Tuesday, August 25, 2009

The Lucky One

Today was a roller coaster day. The highs were extremely high and the lows...well they were below sea level. So in one of my most recent posts I mentioned that I have three men in my life that I would be very grateful to be with. And as much as I love the EX as a person I am shameful that I included him as part of the three. If it hasn't worked in nearly 8 years its not fucking going to!! I've accepted that. Then there are the remaining two. Each of them was responsible for my roller coaster day. Mr FedEx practically drowned me today. He said something hurtful and I responded and one tiny thing turned into buttons being pushed so fierce, like a buzzer on a game show that is keeping you from 100 grand. He made me feel used, suggested I wasn't capable of making my dreams come true. The hardest part about this is he usually does just the opposite. He inspires me and pushes me...but not today.

Luckily Scott ended my day for me. He didn't even know I had had a crap day, he was being genuine and open and he made me feel adored. He told me that by reading my mini novel about my weekend with the band (I will post it after this) he realized how close he felt to me because he felt happy when he could feel how happy I was. He said he realized how lucky he is to have me in his life and that I lift him up with my humor, whether it be self deprecating or not and that I effect him.....It feels good to hear that. I cant' remember the last time someone has complimented me in such a meaningful way. As much as i feel love for Derek I think I would always come second to his passion, his photography. Scott has always been that guy that I wanted to love but I wouldn't allow myself. I knew from the very beginning I wasn't who he was looking for so what was the point of setting myself up for that heartache...it goes without saying that I still allowed myself to be crazy about him, just not fall in love. BUT a lot has changed from the beginning. No more Ron...trying to get healthy..going after my dreams...making more money...furthering my career...becoming more confident....maybe our timing was off. I just can't wait to see what the future brings!

Monday, August 10, 2009

My heart is split in 3

If the ruler of fate and destiny came to me and said "You have already met the man you will spend the rest of your life with" I would be ok with that. In fact I think it would be a huge weight lifted A) Because I would know there is SOMEONE I am going to be with and not just me and my kitty cat...I am refering to an actual cat...not my...anyways. B) because there are 3 men in my life that I love, 3 men that I would graciously spend the rest of my life with.

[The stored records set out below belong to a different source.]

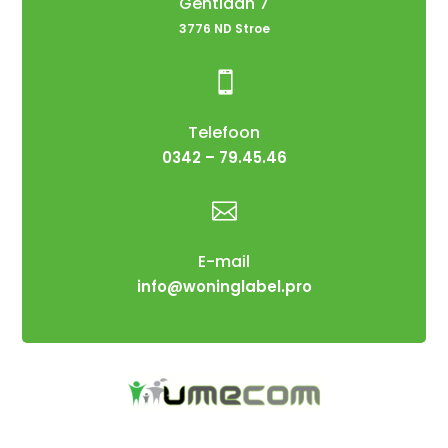
Gentiaan 7
3776 ND Stroe

Telefoon
0342 – 79.45.46

E-mail
info@woninglabel.pro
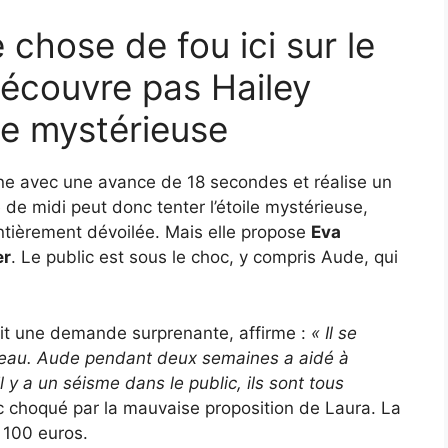
 chose de fou ici sur le
découvre pas Hailey
ile mystérieuse
ine avec une avance de 18 secondes et réalise un
de midi peut donc tenter l’étoile mystérieuse,
ntièrement dévoilée. Mais elle propose
Eva
er
. Le public est sous le choc, y compris Aude, qui
it une demande surprenante, affirme :
« Il se
ateau. Aude pendant deux semaines a aidé à
il y a un séisme dans le public, ils sont tous
c choqué par la mauvaise proposition de Laura. La
 100 euros.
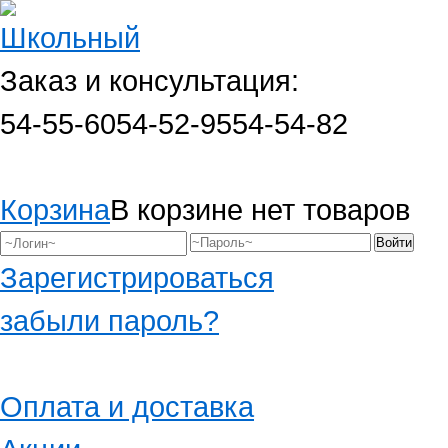
Заказ и консультация:
54-55-60
54-52-95
54-54-82
Корзина
В корзине нет товаров
Зарегистрироваться
забыли пароль?
Оплата и доставка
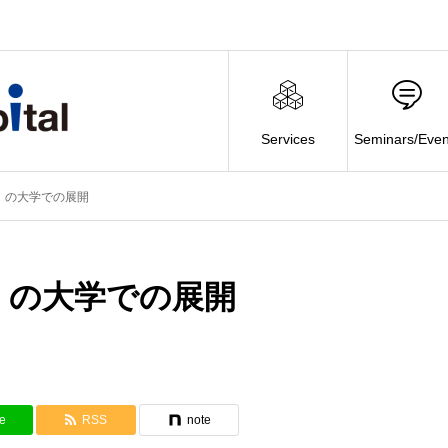
Services
Seminars/Even
」の大学での展開
」の大学での展開
e
RSS
note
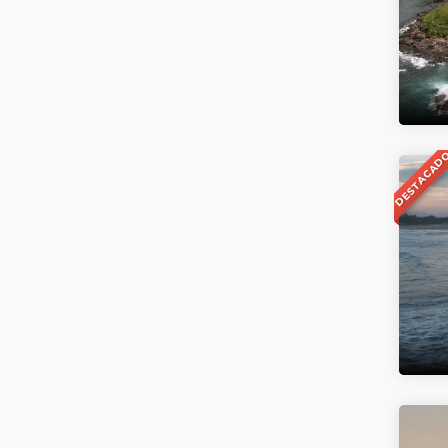
DESTACAD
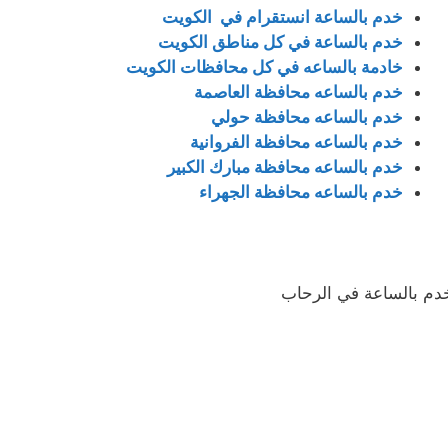
خدم بالساعة انستقرام في الكويت
خدم بالساعة في كل مناطق الكويت
خادمة بالساعه في كل محافظات الكويت
خدم بالساعه محافظة العاصمة
خدم بالساعه محافظة حولي
خدم بالساعه محافظة الفروانية
خدم بالساعه محافظة مبارك الكبير
خدم بالساعه محافظة الجهراء
دم بالساعة في الرحاب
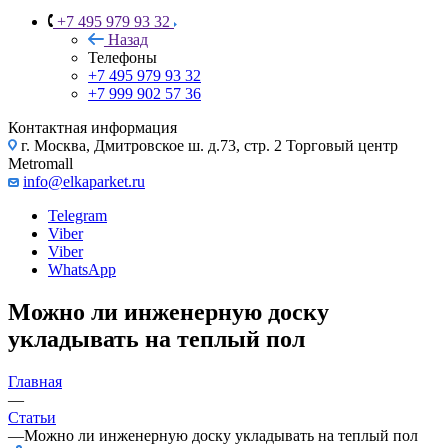
+7 495 979 93 32
Назад
Телефоны
+7 495 979 93 32
+7 999 902 57 36
Контактная информация
г. Москва, Дмитровское ш. д.73, стр. 2 Торговый центр
Metromall
info@elkaparket.ru
Telegram
Viber
Viber
WhatsApp
Можно ли инженерную доску
укладывать на теплый пол
Главная
—
Статьи
—
Можно ли инженерную доску укладывать на теплый пол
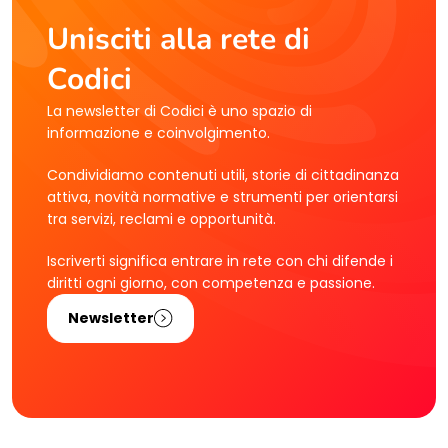
Unisciti alla rete di
Codici
La newsletter di Codici è uno spazio di
informazione e coinvolgimento.
Condividiamo contenuti utili, storie di cittadinanza
attiva, novità normative e strumenti per orientarsi
tra servizi, reclami e opportunità.
Iscriverti significa entrare in rete con chi difende i
diritti ogni giorno, con competenza e passione.
Newsletter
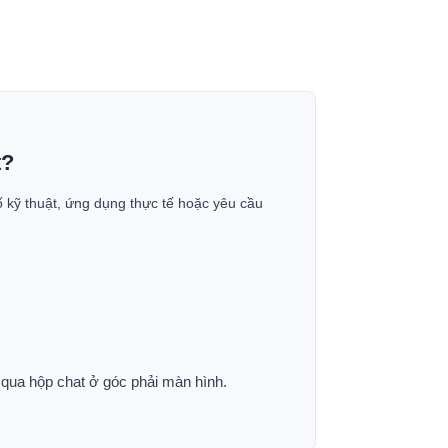
t?
ố kỹ thuật, ứng dụng thực tế hoặc yêu cầu
p qua hộp chat ở góc phải màn hình.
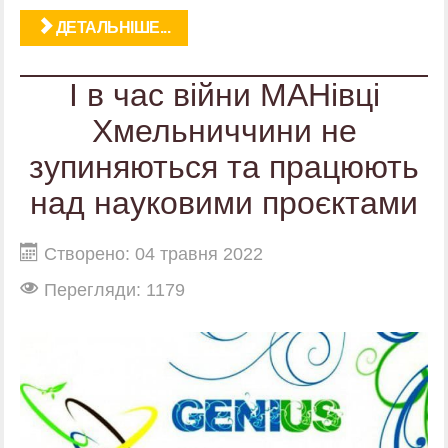
ДЕТАЛЬНІШЕ...
І в час війни МАНівці
Хмельниччини не
зупиняються та працюють
над науковими проєктами
Створено: 04 травня 2022
Перегляди: 1179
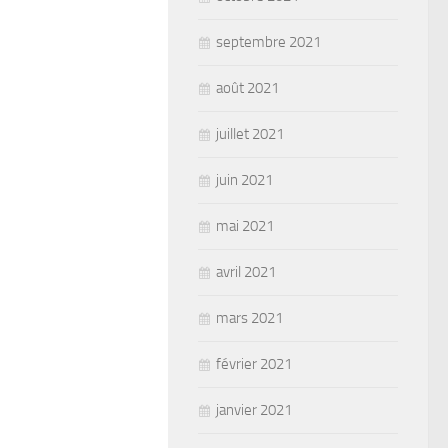
septembre 2021
août 2021
juillet 2021
juin 2021
mai 2021
avril 2021
mars 2021
février 2021
janvier 2021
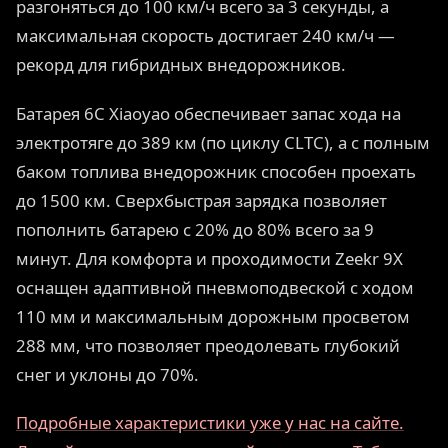
разгоняться до 100 км/ч всего за 3 секунды, а
максимальная скорость достигает 240 км/ч —
рекорд для гибридных внедорожников.
Батарея 6C Xiaoyao обеспечивает запас хода на
электротяге до 389 км (по циклу CLTC), а с полным
баком топлива внедорожник способен проехать
до 1500 км. Сверхбыстрая зарядка позволяет
пополнить батарею с 20% до 80% всего за 9
минут. Для комфорта и проходимости Zeekr 9X
оснащен адаптивной пневмоподвеской с ходом
110 мм и максимальным дорожным просветом
288 мм, что позволяет преодолевать глубокий
снег и уклоны до 70%.
Подробные характеристики уже у нас на сайте.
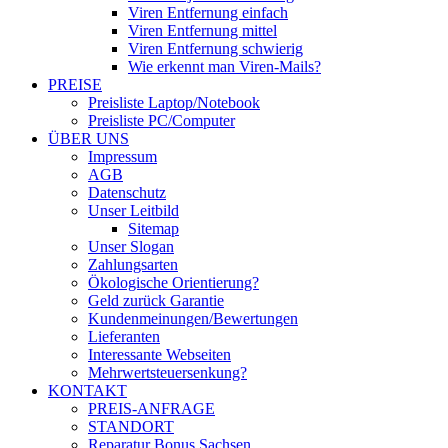
Viren Entfernung einfach
Viren Entfernung mittel
Viren Entfernung schwierig
Wie erkennt man Viren-Mails?
PREISE
Preisliste Laptop/Notebook
Preisliste PC/Computer
ÜBER UNS
Impressum
AGB
Datenschutz
Unser Leitbild
Sitemap
Unser Slogan
Zahlungsarten
Ökologische Orientierung?
Geld zurück Garantie
Kundenmeinungen/Bewertungen
Lieferanten
Interessante Webseiten
Mehrwertsteuersenkung?
KONTAKT
PREIS-ANFRAGE
STANDORT
Reparatur Bonus Sachsen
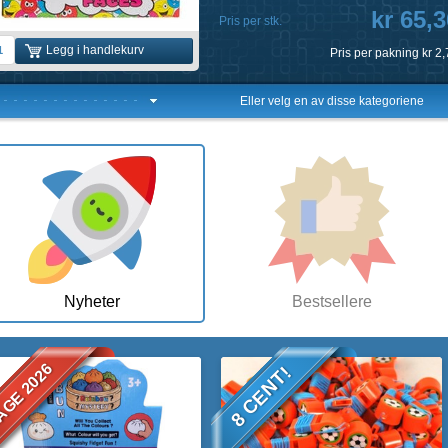
kr 13,0
Pris per stk.
Legg i handlekurv
Pris per pakning
kr 1
Eller velg en av disse kategoriene
Nyheter
Bestsellere
GE 2026
8 CENT!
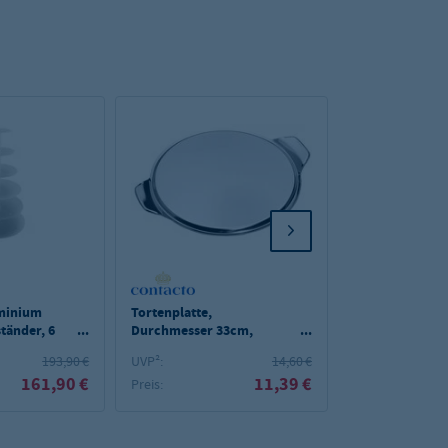
uminium
Tortenplatte,
Tortenhaube kl
tänder, 6
Durchmesser 33cm,
Durchmesser: 
mittelschwere
Höhe 9,5 cm
193,90 €
UVP²:
14,60 €
UVP²:
Ausführung
161,90 €
11,39 €
Preis:
Preis:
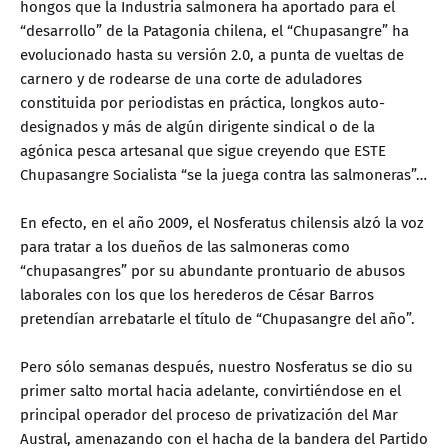
hongos que la Industria salmonera ha aportado para el
“desarrollo” de la Patagonia chilena, el “Chupasangre” ha
evolucionado hasta su versión 2.0, a punta de vueltas de
carnero y de rodearse de una corte de aduladores
constituida por periodistas en práctica, longkos auto-
designados y más de algún dirigente sindical o de la
agónica pesca artesanal que sigue creyendo que ESTE
Chupasangre Socialista “se la juega contra las salmoneras”…
En efecto, en el año 2009, el Nosferatus chilensis alzó la voz
para tratar a los dueños de las salmoneras como
“chupasangres” por su abundante prontuario de abusos
laborales con los que los herederos de César Barros
pretendían arrebatarle el título de “Chupasangre del año”.
Pero sólo semanas después, nuestro Nosferatus se dio su
primer salto mortal hacia adelante, convirtiéndose en el
principal operador del proceso de privatización del Mar
Austral, amenazando con el hacha de la bandera del Partido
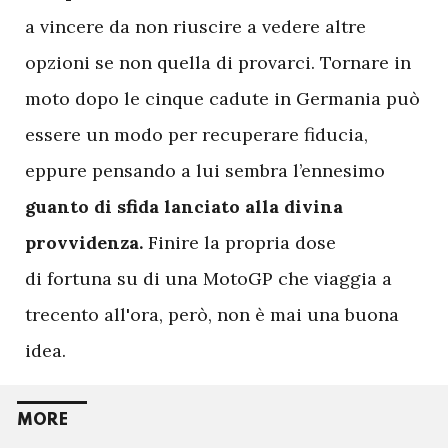
a vincere da non riuscire a vedere altre
opzioni se non quella di provarci. Tornare in
moto dopo le cinque cadute in Germania può
essere un modo per recuperare fiducia,
eppure pensando a lui sembra l’ennesimo
guanto di sfida lanciato alla divina
provvidenza.
Finire la propria dose
di fortuna su di una MotoGP che viaggia a
trecento all'ora, però, non è mai una buona
idea.
MORE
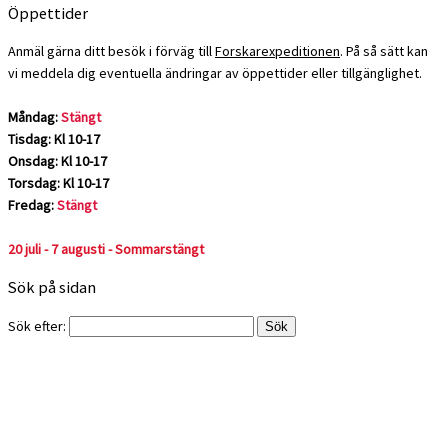
Öppettider
Anmäl gärna ditt besök i förväg till
Forskarexpeditionen
. På så sätt kan
vi meddela dig eventuella ändringar av öppettider eller tillgänglighet.
Måndag:
Stängt
Tisdag: Kl 10-17
Onsdag: Kl 10-17
Torsdag: Kl 10-17
Fredag:
Stängt
20 juli - 7 augusti - Sommarstängt
Sök på sidan
Sök efter:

And the candidates are? Well there is the ever present, why don't you go away for good EX. As of now I would have to say NOT 'the one' BUT, if a bunch of things changed and our stars aligned once again I can see it working in the future...To be honest even though we have had love before he is probably more of a stretch than the other two loves in my life.

Number two would be my sensitive, musically skilled, vegetarian-vampire dream man Scott. He has been one of my best friends the past few years. He is incredible. Successful, funny, emotional and gorgeous to boot. The day he got into the backseat of Kristi's car changed my life forever. Man I would be lucky to land him. Anyone would.

Oh and of course the 3rd and final piece of my heart is the infamous pro photog with dreamy eyes, Derek. Now although he doesnt see it, and to be fair none of the three do, I have this vision of this dude in my future. Like its destined to happen. Where do I start? You've heard it all before...he really is a day brightener, he cheers me up when I'm down, he gives me hope in my dreams and I do the same for him. His passion and love for his photography is so refreshing, so sexy. Not to mention we have pretty much the identical sick twisted sense of humor. We laugh and laugh over stuff that most of the human race just wouldn't get.

And of course each of these three potential future loves of my life have flaws, some more than others, but so do I. I am very fortunate to have them in my life, they all have a piece of my heart and I don't want that to change until I find someone who is ready to give their whole heart to me...and only then...will I do the same.